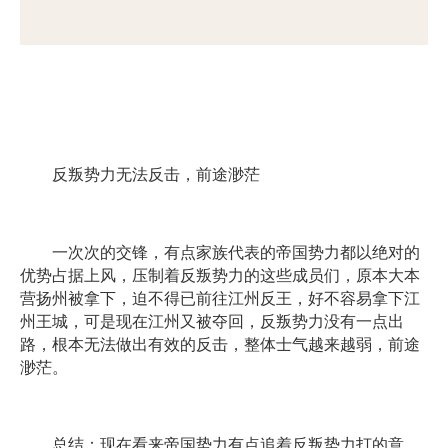
反叛势力无法反击，前途渺茫
一次次的交锋，有点家族代表的帝国势力都以绝对的
优势占据上风，压制着反叛势力的这些成员们，原本大本
营扬州被拿下，迫不得已前往江州反王，好不容易拿下江
州王城，可是现在江州又被夺回，反叛势力没有一点出
路，根本无法做出有效的反击，整体士气越来越弱，前途
渺茫。
总结：现在看来帝国势力有点追着反叛势力打的意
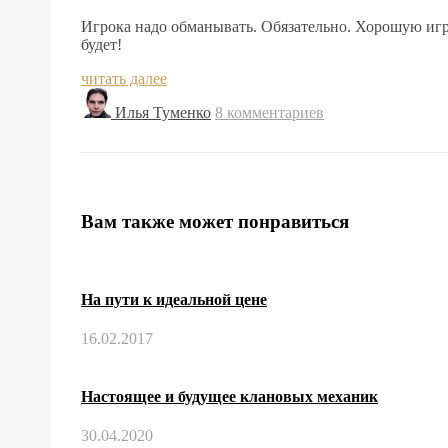
Игрока надо обманывать. Обязательно. Хорошую игру
будет!
читать далее
Илья Туменко
8 комментариев
Вам также может понравиться
На пути к идеальной цене
16.02.2017
Настоящее и будущее клановых механик
30.04.2020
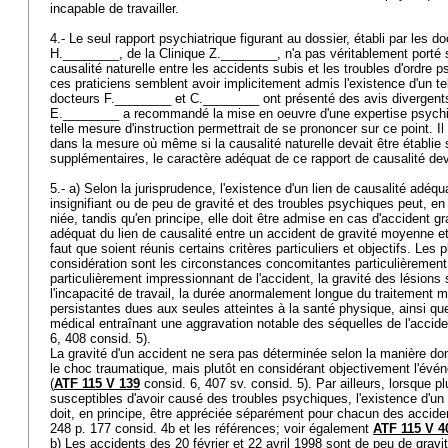
incapable de travailler.
4.- Le seul rapport psychiatrique figurant au dossier, établi par les 
H.________, de la Clinique Z.________, n'a pas véritablement porté s
causalité naturelle entre les accidents subis et les troubles d'ordre
ces praticiens semblent avoir implicitement admis l'existence d'un tel
docteurs F.________ et C.________ ont présenté des avis divergents
E.________ a recommandé la mise en oeuvre d'une expertise psychia
telle mesure d'instruction permettrait de se prononcer sur ce point. Il
dans la mesure où même si la causalité naturelle devait être établie 
supplémentaires, le caractère adéquat de ce rapport de causalité dev
5.- a) Selon la jurisprudence, l'existence d'un lien de causalité adéq
insignifiant ou de peu de gravité et des troubles psychiques peut, en
niée, tandis qu'en principe, elle doit être admise en cas d'accident g
adéquat du lien de causalité entre un accident de gravité moyenne et
faut que soient réunis certains critères particuliers et objectifs. Les
considération sont les circonstances concomitantes particulièrement
particulièrement impressionnant de l'accident, la gravité des lésions 
l'incapacité de travail, la durée anormalement longue du traitement m
persistantes dues aux seules atteintes à la santé physique, ainsi que
médical entraînant une aggravation notable des séquelles de l'accide
6, 408 consid. 5).
La gravité d'un accident ne sera pas déterminée selon la manière don
le choc traumatique, mais plutôt en considérant objectivement l'év
(
ATF 115 V 139
consid. 6, 407 sv. consid. 5). Par ailleurs, lorsque p
susceptibles d'avoir causé des troubles psychiques, l'existence d'un
doit, en principe, être appréciée séparément pour chacun des acci
248 p. 177 consid. 4b et les références; voir également
ATF 115 V 4
b) Les accidents des 20 février et 22 avril 1998 sont de peu de gravit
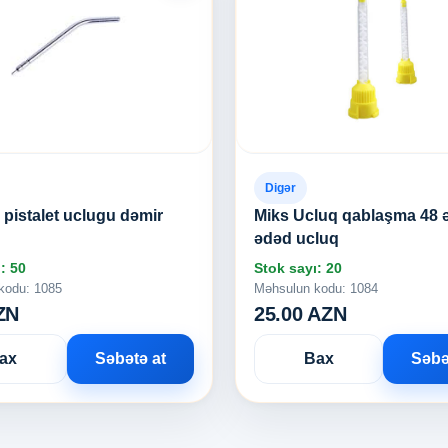
Digər
pistalet uclugu dəmir
Miks Ucluq qablaşma 48 
ədəd ucluq
: 50
Stok sayı: 20
kodu: 1085
Məhsulun kodu: 1084
ZN
25.00 AZN
ax
Səbətə at
Bax
Səbə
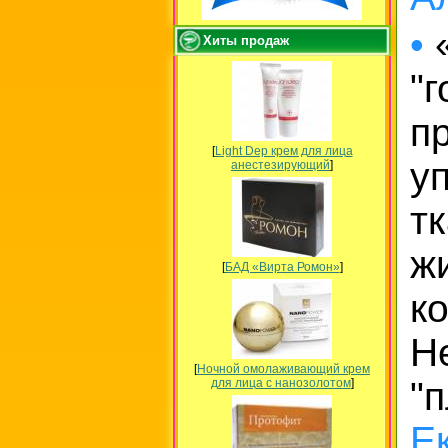
•
«
Хиты продаж
"
п
[
Light Dep крем для лица
у
анестезирующий
]
т
ж
[
БАД «Вирта Ромон»
]
к
Н
[
Ночной омолаживающий крем
"
для лица с нанозолотом
]
Е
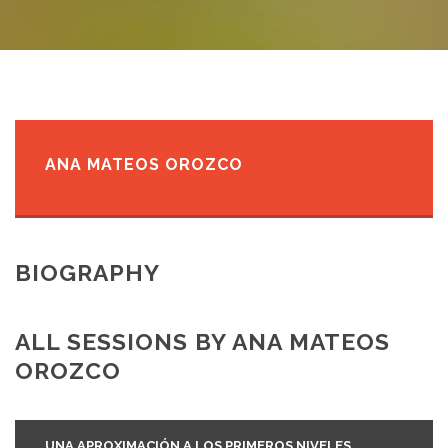
ANA MATEOS OROZCO
BIOGRAPHY
ALL SESSIONS BY ANA MATEOS
OROZCO
UNA APROXIMACIÓN A LOS PRIMEROS NIVELES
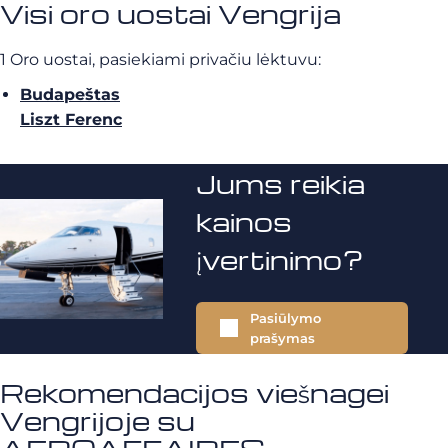
Visi oro uostai Vengrija
1 Oro uostai, pasiekiami privačiu lėktuvu:
Budapeštas
Liszt Ferenc
Jums reikia
kainos
įvertinimo?
Pasiūlymo
prašymas
Rekomendacijos viešnagei
Vengrijoje su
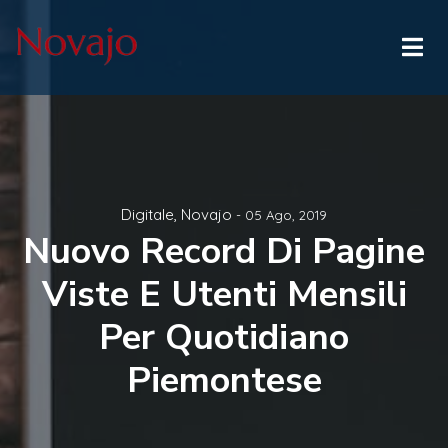
Digitale
,
Novajo
- 05 Ago, 2019
Nuovo Record Di Pagine
Viste E Utenti Mensili
Per Quotidiano
Piemontese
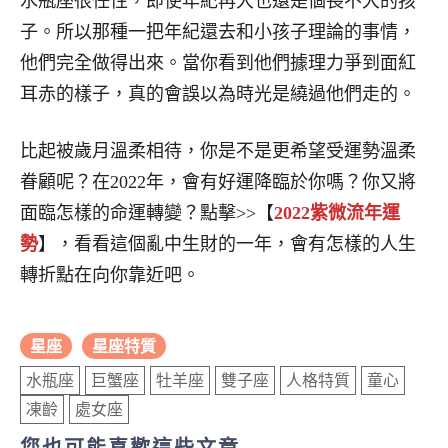
水瓶座很任性，即使年紀再大也還是個長不大的孩
子。所以那種一把年紀還去和小孩子理論的事情，
他們完全做得出來。當你看到他們據理力爭到面紅
耳赤的樣子，真的會誤以為時光是繞過他們走的。
比起被歲月溫柔相待，你是不是更希望受運勢溫柔
眷顧呢？在2022年，會有好運降臨於你嗎？你又將
面臨怎樣的命運轉變？點擊>>【
2022紫微流年運
勢
】，看看這個亂中生財的一年，會有怎樣的人生
轉折點在向你靠近吧。
星座
星座特質
水瓶座
巨蟹座
牡羊座
雙子座
人格特質
童心
凍齡
處女座
您也可能喜歡這些文章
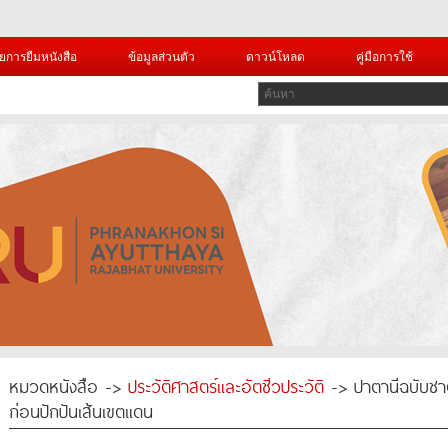
ยการยืมหนังสือ
ข้อมูลส่วนตัว
ดาวน์โหลด
คู่มือการใช้
หมวดหนังสือ ->
ประวัติศาสตร์และอัตชีวประวัติ
-> ปาตานีฉบับชาต
ก่อนปักปันเส้นเขตแดน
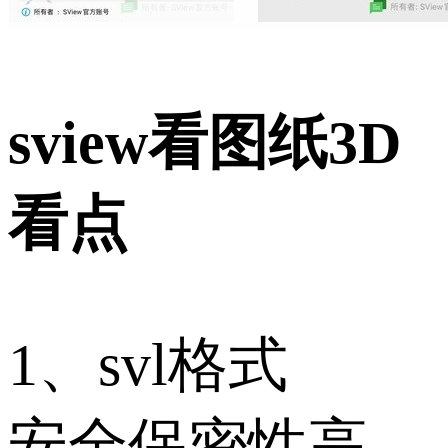
sview看图纸3D
看点
1、svl格式
安全保密性高、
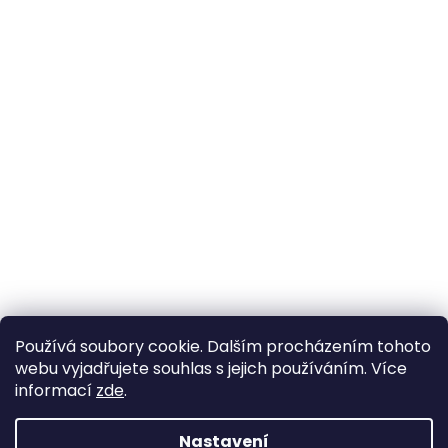
Používá soubory cookie. Dalším procházením tohoto
webu vyjadřujete souhlas s jejich používáním. Více
informací
zde
.
Nastavení
Vytvořil Shoptet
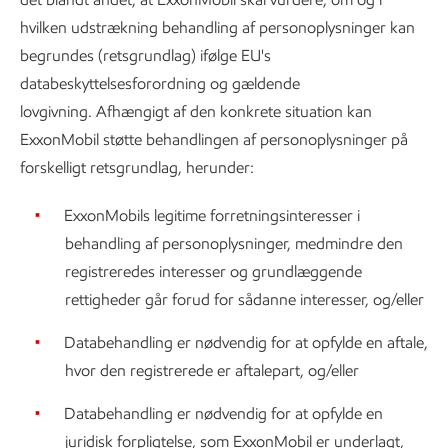
hvilken udstrækning behandling af personoplysninger kan
begrundes (retsgrundlag) ifølge EU's
databeskyttelsesforordning og gældende
lovgivning. Afhængigt af den konkrete situation kan
ExxonMobil støtte behandlingen af personoplysninger på
forskelligt retsgrundlag, herunder:
ExxonMobils legitime forretningsinteresser i
behandling af personoplysninger, medmindre den
registreredes interesser og grundlæggende
rettigheder går forud for sådanne interesser, og/eller
Databehandling er nødvendig for at opfylde en aftale,
hvor den registrerede er aftalepart, og/eller
Databehandling er nødvendig for at opfylde en
juridisk forpligtelse, som ExxonMobil er underlagt,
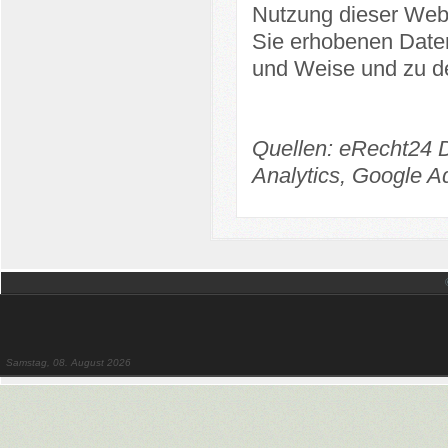
Nutzung dieser Webs
Sie erhobenen Daten
und Weise und zu d
Quellen:
eRecht24 D
Analytics
,
Google A
Samstag, 08. August 2026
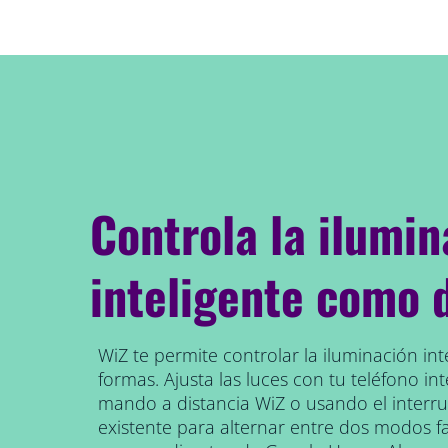
Controla la ilumin
inteligente como 
WiZ te permite controlar la iluminación int
formas. Ajusta las luces con tu teléfono inte
mando a distancia WiZ o usando el interr
existente para alternar entre dos modos f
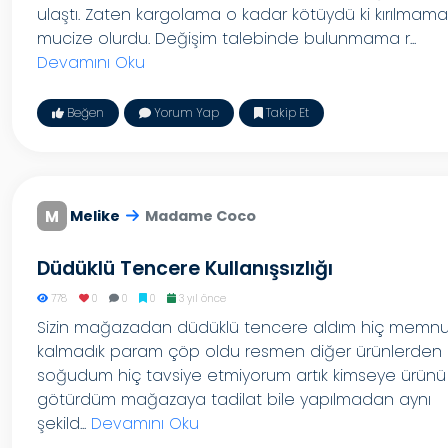
ulaştı. Zaten kargolama o kadar kötüydü ki kırılmama
mucize olurdu. Değişim talebinde bulunmama r...
Devamını Oku
Beğen
Yorum Yap
Takip Et
M
Melike
Madame Coco
Düdüklü Tencere Kullanışsızlığı
778
0
0
0
3 yıl önce
Sizin mağazadan düdüklü tencere aldım hiç memn
kalmadık param çöp oldu resmen diğer ürünlerden
soğudum hiç tavsiye etmiyorum artık kimseye ürünü
götürdüm mağazaya tadilat bile yapılmadan aynı
şekild...
Devamını Oku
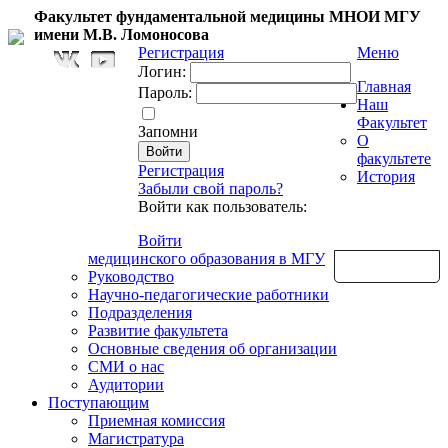
Факультет фундаментальной медицины МНОИ МГУ
имени М.В. Ломоносова
Регистрация
Меню
Логин:
Главная
Пароль:
Наш
Факультет
Запомни
О
факультете
Регистрация
История
Забыли свой пароль?
Войти как пользователь:
Войти
медицинского образования в МГУ
Обратная связь
Руководство
Научно-педагогические работники
Подразделения
Развитие факультета
Основные сведения об организации
СМИ о нас
Аудитории
Поступающим
Приемная комиссия
Магистратура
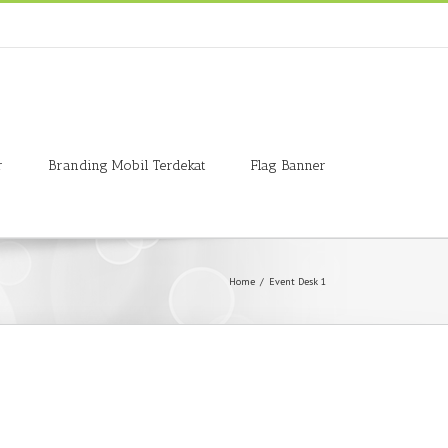
r
Branding Mobil Terdekat
Flag Banner
Home
/
Event Desk 1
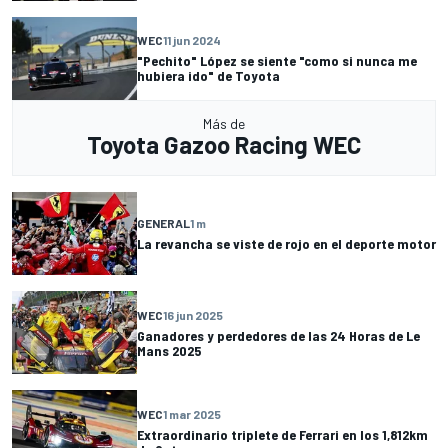
WEC
11 jun 2024
"Pechito" López se siente "como si nunca me
hubiera ido" de Toyota
Más de
Toyota Gazoo Racing WEC
GENERAL
1 m
La revancha se viste de rojo en el deporte motor
WEC
16 jun 2025
Ganadores y perdedores de las 24 Horas de Le
Mans 2025
WEC
1 mar 2025
Extraordinario triplete de Ferrari en los 1,812km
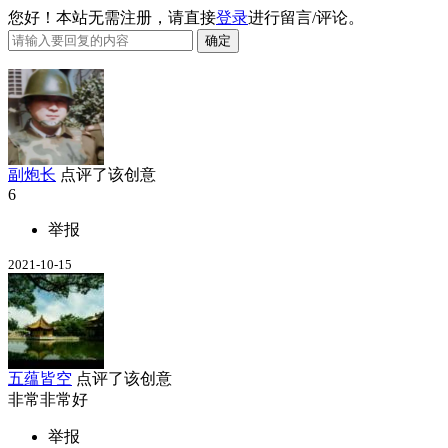
您好！本站无需注册，请直接
登录
进行留言/评论。
副炮长
点评了该创意
6
举报
2021-10-15
五蕴皆空
点评了该创意
非常非常好
举报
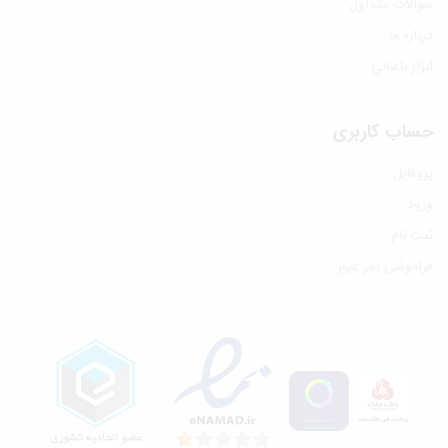
سوالات متداول
درباره ما
ابزار باغبانی
حساب کاربری
پروفایل
ورود
ثبت نام
فراموشی رمز عبور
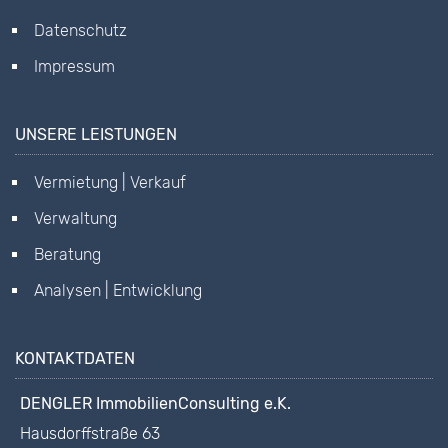
Datenschutz
Impressum
UNSERE LEISTUNGEN
Vermietung | Verkauf
Verwaltung
Beratung
Analysen | Entwicklung
KONTAKTDATEN
DENGLER ImmobilienConsulting e.K.
Hausdorffstraße 63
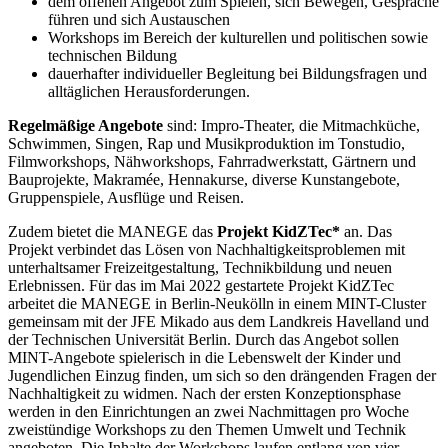
dem offenen Angebot zum Spielen, sich Bewegen, Gespräche
führen und sich Austauschen
Workshops im Bereich der kulturellen und politischen sowie
technischen Bildung
dauerhafter individueller Begleitung bei Bildungsfragen und
alltäglichen Herausforderungen.
Regelmäßige Angebote
sind: Impro-Theater, die Mitmachküche,
Schwimmen, Singen, Rap und Musikproduktion im Tonstudio,
Filmworkshops, Nähworkshops, Fahrradwerkstatt, Gärtnern und
Bauprojekte, Makramée, Hennakurse, diverse Kunstangebote,
Gruppenspiele, Ausflüge und Reisen.
Zudem bietet die MANEGE das
Projekt KidZTec*
an. Das
Projekt verbindet das Lösen von Nachhaltigkeitsproblemen mit
unterhaltsamer Freizeitgestaltung, Technikbildung und neuen
Erlebnissen. Für das im Mai 2022 gestartete Projekt KidZTec
arbeitet die MANEGE in Berlin-Neukölln in einem MINT-Cluster
gemeinsam mit der JFE Mikado aus dem Landkreis Havelland und
der Technischen Universität Berlin. Durch das Angebot sollen
MINT-Angebote spielerisch in die Lebenswelt der Kinder und
Jugendlichen Einzug finden, um sich so den drängenden Fragen der
Nachhaltigkeit zu widmen. Nach der ersten Konzeptionsphase
werden in den Einrichtungen an zwei Nachmittagen pro Woche
zweistündige Workshops zu den Themen Umwelt und Technik
angeboten. Die Inhalte der Workshops laufen entlang von vier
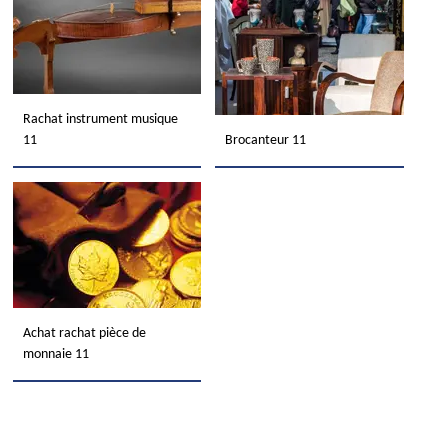
Rachat instrument musique
11
Brocanteur 11
Achat rachat pièce de
monnaie 11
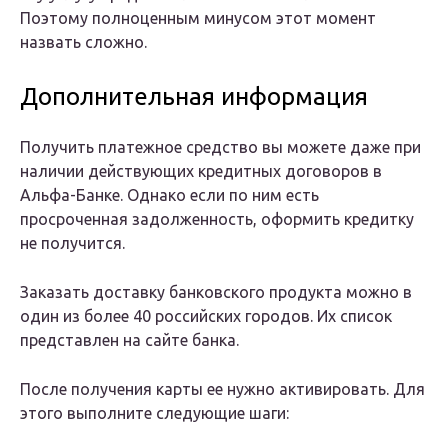
Поэтому полноценным минусом этот момент
назвать сложно.
Дополнительная информация
Получить платежное средство вы можете даже при
наличии действующих кредитных договоров в
Альфа-Банке. Однако если по ним есть
просроченная задолженность, оформить кредитку
не получится.
Заказать доставку банковского продукта можно в
один из более 40 российских городов. Их список
представлен на сайте банка.
После получения карты ее нужно активировать. Для
этого выполните следующие шаги:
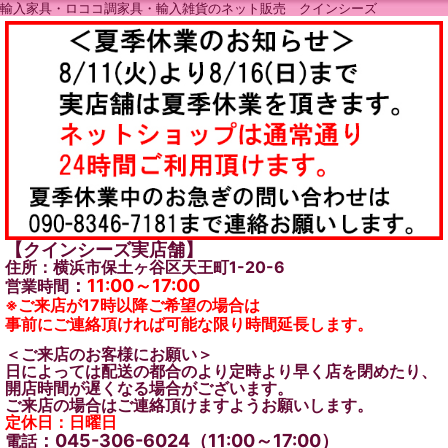
輸入家具・ロココ調家具・輸入雑貨のネット販売 クインシーズ
【クインシーズ実店舗】
住所：横浜市保土ヶ谷区天王町1-20-6
：
11:00～17:00
営業時間
※ご来店が17時以降ご希望の場合は
事前にご連絡頂ければ可能な限り時間延長します。
＜ご来店のお客様にお願い＞
日によっては配送の都合のより定時より早く店を閉めたり、
開店時間が遅くなる場合がございます。
ご来店の場合はご連絡頂けますようお願いします。
定休日：日曜日
：045-306-6024（11:00～17:00）
電話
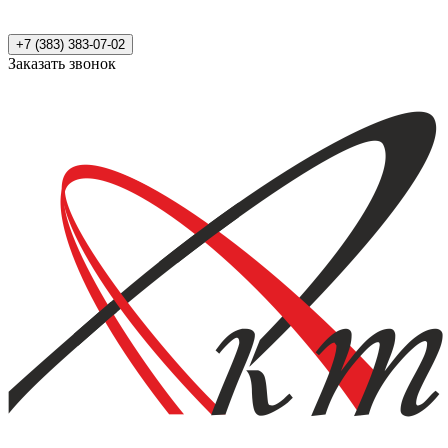
+7 (383) 383-07-02
Заказать звонок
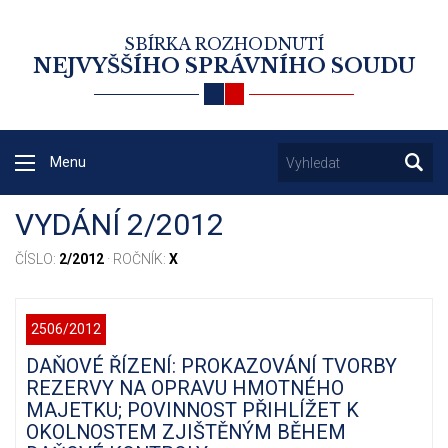
SBÍRKA ROZHODNUTÍ
NEJVYŠŠÍHO SPRÁVNÍHO SOUDU
Menu
VYDÁNÍ 2/2012
ČÍSLO:
2/2012
· ROČNÍK:
X
2506/2012
DAŇOVÉ ŘÍZENÍ: PROKAZOVÁNÍ TVORBY
REZERVY NA OPRAVU HMOTNÉHO
MAJETKU; POVINNOST PŘIHLÍŽET K
OKOLNOSTEM ZJIŠTĚNÝM BĚHEM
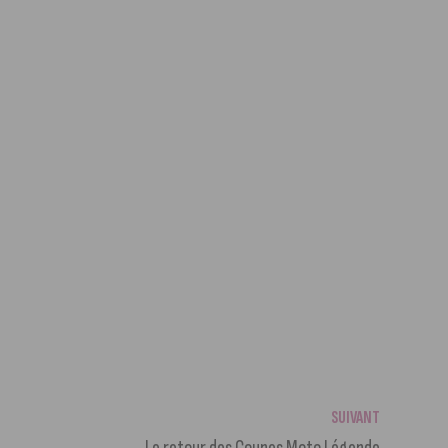
SUIVANT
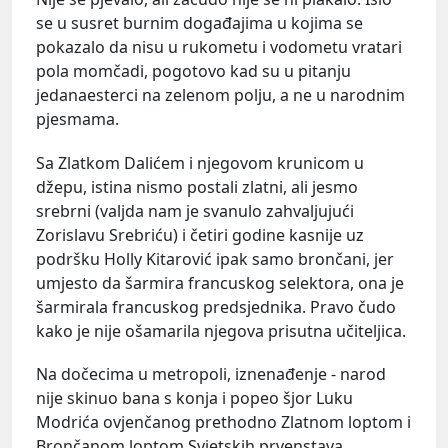
se u susret burnim događajima u kojima se
pokazalo da nisu u rukometu i vodometu vratari
pola momčadi, pogotovo kad su u pitanju
jedanaesterci na zelenom polju, a ne u narodnim
pjesmama.
Sa Zlatkom Dalićem i njegovom krunicom u
džepu, istina nismo postali zlatni, ali jesmo
srebrni (valjda nam je svanulo zahvaljujući
Zorislavu Srebriću) i četiri godine kasnije uz
podršku Holly Kitarović ipak samo brončani, jer
umjesto da šarmira francuskog selektora, ona je
šarmirala francuskog predsjednika. Pravo čudo
kako je nije ošamarila njegova prisutna učiteljica.
Na dočecima u metropoli, iznenađenje - narod
nije skinuo bana s konja i popeo šjor Luku
Modrića ovjenčanog prethodno Zlatnom loptom i
Brončanom loptom Svjetskih prvenstava.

> **TASK OBJECTIVE**
The result should be every line of the material that contains the word "adéquat", so copy those lines.

> **TASK OUTPUT**
supplémentaires, le caractère adéquat de ce rapport de causalité dev
adéquat du lien de causalité entre un accident de gravité moyenne et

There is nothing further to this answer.